Na foto, Rachel em seu habitat natural, direto dos stories do meu Instagram.
segunda-feira, 30 de março de 2020
24 ANOS EM SP
Tenho passado os dias tão envolvido em atividades que façam o tempo da quarentena passar, que acabei deixando passar em branco o meu aniversário de vinte e quatro anos em São Paulo! Sim, foi no domingo, dia 22 de março, que completei vinte e quatro outonos morando na Pauliceia. Sempre comemoro a data com a devida pompa. Infelizmente, neste ano ela me passou. Esqueci! Também, são tantas lives no Instagram, tantos exercícios e banhos de sol matinais na sacada, tantas preparações gastronômicas de almoços e jantares, leituras, escritos, arrumações de armários... E por falar em arrumações de armários, tenho revisto tantas fotos e vídeos antigos, coisas que nem lembrava mais... O lado bom do confinamento tem sido olhar para dentro. Para trás. Rever, repensar, re-significar. O que tinha importância exagerada passa a ter a importância merecida. Ou nenhuma importância, em alguns casos. Eu sempre fui introspectivo, dado a leituras e escritos. Então, para mim, não muda muito a rotina em si. O que muda é a maneira de encarar o entorno.
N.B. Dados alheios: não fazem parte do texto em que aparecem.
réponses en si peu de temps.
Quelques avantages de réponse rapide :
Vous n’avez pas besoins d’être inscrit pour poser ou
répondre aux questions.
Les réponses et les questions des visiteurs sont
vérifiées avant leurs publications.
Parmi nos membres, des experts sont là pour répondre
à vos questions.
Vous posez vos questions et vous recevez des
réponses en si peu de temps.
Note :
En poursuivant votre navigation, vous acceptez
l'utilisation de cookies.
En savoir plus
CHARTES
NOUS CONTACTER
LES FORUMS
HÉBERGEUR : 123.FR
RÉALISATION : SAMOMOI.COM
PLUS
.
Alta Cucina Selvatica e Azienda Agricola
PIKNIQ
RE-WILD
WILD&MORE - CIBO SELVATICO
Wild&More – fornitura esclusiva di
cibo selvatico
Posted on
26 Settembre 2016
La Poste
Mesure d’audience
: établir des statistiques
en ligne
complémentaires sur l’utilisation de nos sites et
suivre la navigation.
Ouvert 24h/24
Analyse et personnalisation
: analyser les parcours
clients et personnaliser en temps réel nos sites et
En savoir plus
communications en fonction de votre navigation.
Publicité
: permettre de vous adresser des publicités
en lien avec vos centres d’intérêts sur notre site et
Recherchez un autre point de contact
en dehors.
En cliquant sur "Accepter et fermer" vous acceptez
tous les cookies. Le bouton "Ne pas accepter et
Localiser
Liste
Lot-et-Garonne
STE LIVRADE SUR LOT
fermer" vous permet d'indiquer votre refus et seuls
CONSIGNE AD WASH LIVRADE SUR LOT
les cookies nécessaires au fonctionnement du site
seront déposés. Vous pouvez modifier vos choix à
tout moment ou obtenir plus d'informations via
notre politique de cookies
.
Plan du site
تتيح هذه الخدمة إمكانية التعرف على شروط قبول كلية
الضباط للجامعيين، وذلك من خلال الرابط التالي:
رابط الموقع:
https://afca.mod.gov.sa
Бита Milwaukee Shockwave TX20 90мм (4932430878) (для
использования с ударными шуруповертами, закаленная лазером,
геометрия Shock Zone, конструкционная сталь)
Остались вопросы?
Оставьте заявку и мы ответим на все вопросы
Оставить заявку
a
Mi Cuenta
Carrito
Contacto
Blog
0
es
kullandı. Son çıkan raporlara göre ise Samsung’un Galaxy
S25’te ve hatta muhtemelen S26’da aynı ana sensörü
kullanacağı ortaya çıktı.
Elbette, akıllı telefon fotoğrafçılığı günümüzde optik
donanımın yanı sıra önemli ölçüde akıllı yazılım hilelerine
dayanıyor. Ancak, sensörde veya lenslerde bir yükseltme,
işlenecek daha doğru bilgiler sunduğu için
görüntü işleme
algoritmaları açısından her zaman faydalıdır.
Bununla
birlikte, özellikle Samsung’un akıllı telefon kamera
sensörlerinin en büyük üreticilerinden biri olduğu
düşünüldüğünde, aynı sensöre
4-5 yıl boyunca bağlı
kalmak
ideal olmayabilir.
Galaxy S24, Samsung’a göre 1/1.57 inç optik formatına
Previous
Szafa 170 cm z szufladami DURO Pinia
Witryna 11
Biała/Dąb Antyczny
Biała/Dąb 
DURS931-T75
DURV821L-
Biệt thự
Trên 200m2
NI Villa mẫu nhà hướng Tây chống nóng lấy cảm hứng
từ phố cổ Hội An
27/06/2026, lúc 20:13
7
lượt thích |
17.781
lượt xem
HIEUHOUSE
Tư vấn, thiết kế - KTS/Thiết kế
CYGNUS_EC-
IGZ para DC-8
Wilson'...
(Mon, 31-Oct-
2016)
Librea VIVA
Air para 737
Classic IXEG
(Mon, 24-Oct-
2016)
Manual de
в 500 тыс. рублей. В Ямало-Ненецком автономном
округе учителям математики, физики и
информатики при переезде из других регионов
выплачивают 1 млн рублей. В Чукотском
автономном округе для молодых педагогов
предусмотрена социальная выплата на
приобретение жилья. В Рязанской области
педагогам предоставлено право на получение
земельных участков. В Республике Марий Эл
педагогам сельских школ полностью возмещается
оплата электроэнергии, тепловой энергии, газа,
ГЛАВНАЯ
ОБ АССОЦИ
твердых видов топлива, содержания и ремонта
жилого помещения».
De qualquer forma, acho que teremos de sair dessa melhores. Digo como seres humanos. Trata-se da humanidade. Acima de partidos, tendências, religiões, fronteiras, picuinhas, tribos, facções, nacionalidades, preconceitos, barreiras sociais, tudo isso já está provado que nada pode contra algo maior. Teremos de nos reinventar como humanidade. Mas aí já acho que é querer demais. Até para mim o otimismo tem limites... Então trato de seguir bem humorado, o que já é uma grande coisa. Mas, voltando ao tema do post, meus anos em Sampa, continuo amando a cidade que me recebeu. Ainda que agora vazia, com os teatros fechados, parques e shopping centers vazios, os restaurantes todos que a projetam internacionalmente parados, e até cartões postais como o Terraço Itália, fechados. Uma visão quase surrealista, para quem está acostumado a vê-la fervendo vinte e quatro horas, sem parar. Mas uma nova visão sobre o que quer que seja é sempre algo interessante, não é verdade? Para terminar citando Caio Fernando Abreu, "Pode parecer lugar comum, mas Sampa, definitivamente, é um caso de amor mal resolvido". Boa quarentena a todos...
Na foto, São Paulo vista da quarentena.
Na foto, São Paulo vista da quarentena.